Among the parents waving their sons off this September is the man who could be their next commander-in-chief, the Republican senator John McCain. His youngest son, Jimmy, 18, could be heading to war shortly after three months of Marine boot camp and a fourth of specialised training.
Jimmy’s chosen path in life may not be surprising, given his family’s illustrious military history. His grandfather and great-grandfather were admirals, and his father, a naval pilot, spent five years as a prisoner of war after being shot down over North Vietnam.
But the timing is certainly unusual. If, as expected, the elder McCain throws his hat into the White House ring, he could join Franklin D. Roosevelt as one of the only presidential candidates to have had a son at war. Four of FDR’s sons served in the Second World War when their father was President, Elliott attaining the rank of brigadier-general.

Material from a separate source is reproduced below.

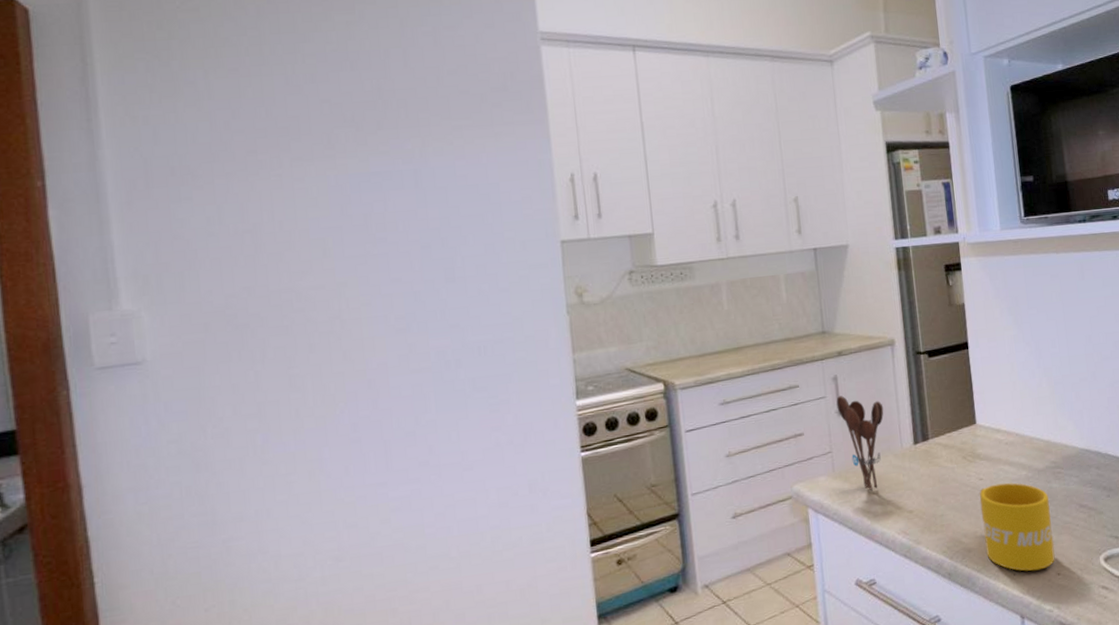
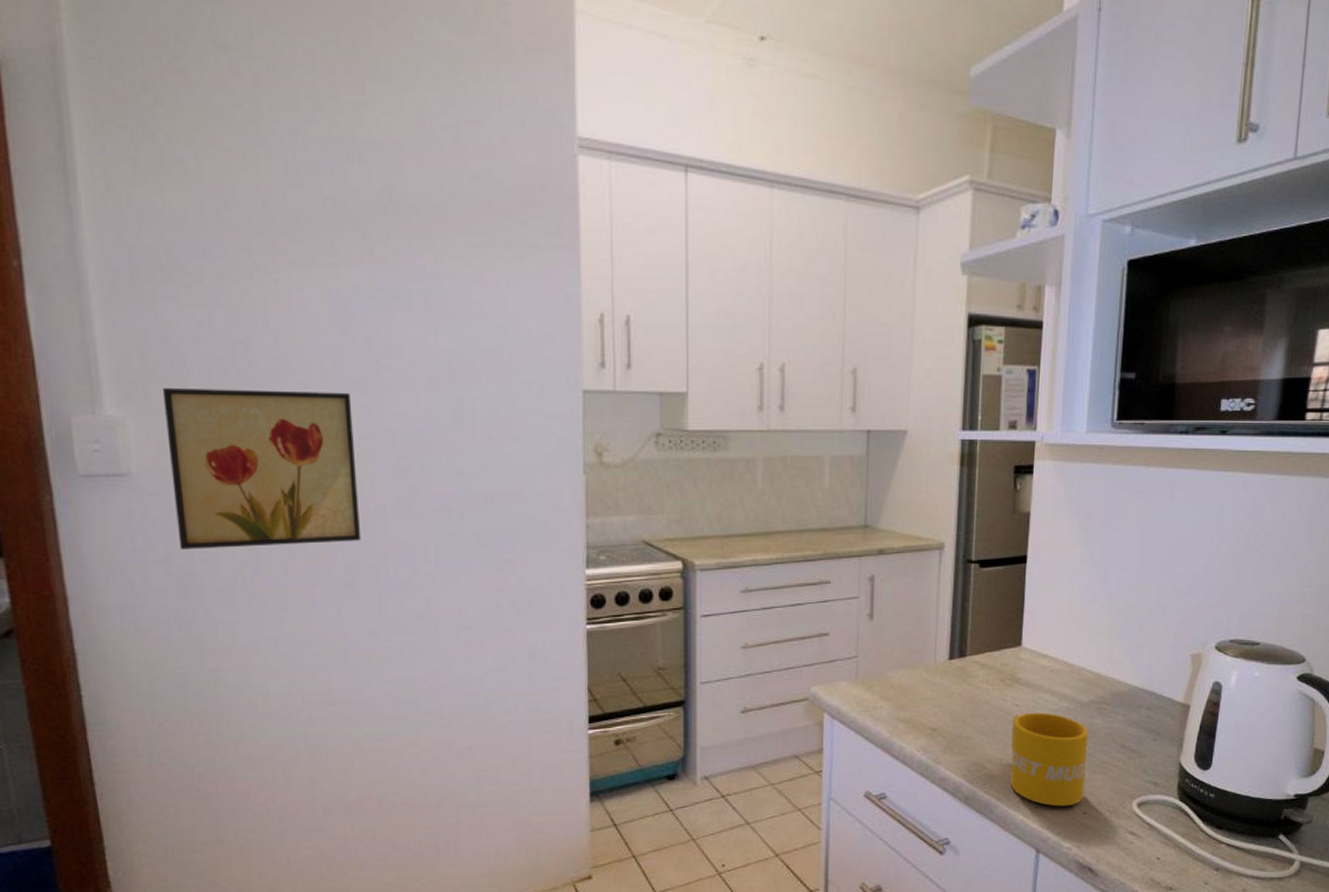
wall art: none [175,265,366,427] -> present [162,388,362,549]
utensil holder: present [836,396,884,490] -> none [869,598,921,702]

With Iraq casting a shadow over the next presidential race, the prospect of young Jimmy’s service there will undoubtedly colour the debate. President Bush and Vice-President Cheney have been derided as “chicken hawks” for sending other people’s children to Iraq, having used family connections to keep out of combat in Vietnam. As Americans grow weary of the war, their Administration is struggling to reduce troop strength in Iraq while Democrats call loudly for an immediate troop withdrawal.
Mr McCain, seen as a moderate within his party, is nonetheless a staunch supporter of the war and has long argued that there should be more, not fewer, troops there.
That Jimmy might be one of them only bolsters his credibility. And Jimmy having broken with his family’s long naval tradition to join the Marines only puts his chances higher of seeing combat. Almost half of the 178,000 US Marines have had a tour in Iraq or Afghanistan. About 6,000 Marines have been wounded and 650 killed in Iraq alone.
“I’m obviously very proud of my son,” Mr McCain told Time magazine, “but also, understandably, a little nervous.”
The prospect of Jimmy’s deployment also raises the spectre of an old family drama.
At the time that Mr McCain was captured by the North Vietnamese, his father was an admiral commanding US forces in the Pacific. His grandfather had served as an admiral in the Pacific during the Second World War and was present at the Japanese surrender aboard the USS Missouri on September 2, 1945.
When Mr McCain’s captors discovered his lineage, they offered him early release from the notorious “Hanoi Hilton” prison camp, where he was held and tortured. Mr McCain refused to leave while others had to stay, and remained another four years and nine months. During his imprisonment his father repeatedly ordered devastating airstrikes on Hanoi, knowing that his son was there.
Such a courtesy is unlikely to be offered to Jimmy should he be captured by enemies in Iraq. Nor, apparently, has he been put off by his father’s war tales, retold in agonising detail in his memoir, Faith of My Fathers. Mr McCain had his arms repeatedly broken by North Vietnamese torturers; they never properly healed and to this day he is unable to lift his arms above his head.
Mr McCain, 69, who has reportedly been irritated by media interest in his son’s decision, downplays the suggestion that it is noteworthy. “I don’t think there’s anything unusual about Jimmy,” he told Time, after failing to persuade them not to run the story. “There are, thank God, lots of young men and women like him.”
Few, however, are so privileged. Critics use the term “economic conscription” to explain the current composition of the military — heavy with recruits from poor, rural backgrounds with few opportunities and no other means to get to college than to enlist.
Mr McCain is probably America’s most famous senator and Jimmy’s mother, Cindy, is independently wealthy as a Budweiser heiress. Recruits from such backgrounds remain rare. Two other children of senators have served in Iraq; thirty-two work as lobbyists.
If the Republicans retain control of the Senate after the November mid-term elections, Mr McCain will become the chairman of the Armed Services Committee, with day-to-day oversight of the running of the wars in Iraq and Afghanistan, just as his son becomes eligible for deployment. From there Mr McCain will decide whether to enter the 2008 race.
Mr McCain is already respected across party lines for his integrity and military heroism, as well as his proven security credentials, and his support is likely to be bolstered by his son’s service. It will bring him personal contact with the war in Iraq, and with it public sympathy for another father watching his son go to war.